Can you reproduce every line of text in the entries below character for character, leaving the pictures out of your answer?

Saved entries
*** Block opens ***

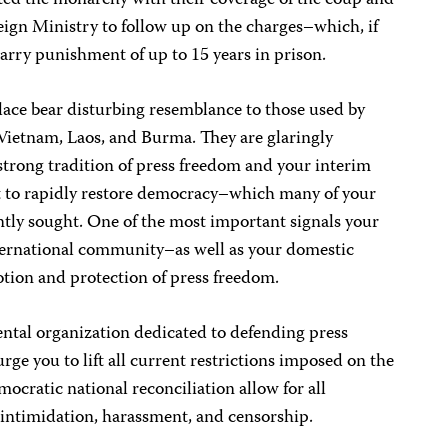
lted the monarchy with their coverage of the coup and
eign Ministry to follow up on the charges–which, if
carry punishment of up to 15 years in prison.
lace bear disturbing resemblance to those used by
Vietnam, Laos, and Burma. They are glaringly
strong tradition of press freedom and your interim
to rapidly restore democracy–which many of your
ently sought. One of the most important signals your
ternational community–as well as your domestic
ion and protection of press freedom.
tal organization dedicated to defending press
ge you to lift all current restrictions imposed on the
mocratic national reconciliation allow for all
of intimidation, harassment, and censorship.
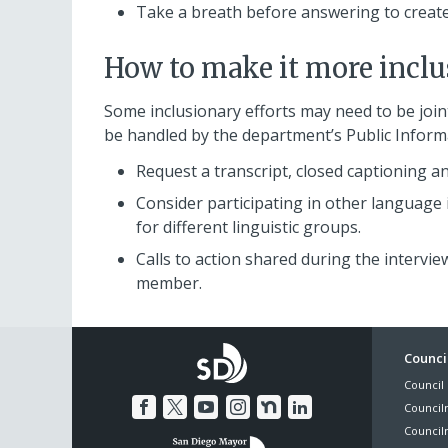
Take a breath before answering to create
How to make it more inclu
Some inclusionary efforts may need to be join
be handled by the department’s Public Infor
Request a transcript, closed captioning and
Consider participating in other language
for different linguistic groups.
Calls to action shared during the interv
member.
Foo
Council
Council 
Me
Council
Council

*** Block closes ***

Task response |
lted the monarchy with their coverage of the coup and
eign Ministry to follow up on the charges–which, if
carry punishment of up to 15 years in prison.
lace bear disturbing resemblance to those used by
Vietnam, Laos, and Burma. They are glaringly
strong tradition of press freedom and your interim
to rapidly restore democracy–which many of your
ently sought. One of the most important signals your
ternational community–as well as your domestic
ion and protection of press freedom.
tal organization dedicated to defending press
ge you to lift all current restrictions imposed on the
mocratic national reconciliation allow for all
of intimidation, harassment, and censorship.
Take a breath before answering to create
How to make it more inclu
Some inclusionary efforts may need to be join
be handled by the department’s Public Infor
Request a transcript, closed captioning and
Consider participating in other language
for different linguistic groups.
Calls to action shared during the interv
member.
Foo
Council
Council 
Me
Council
Council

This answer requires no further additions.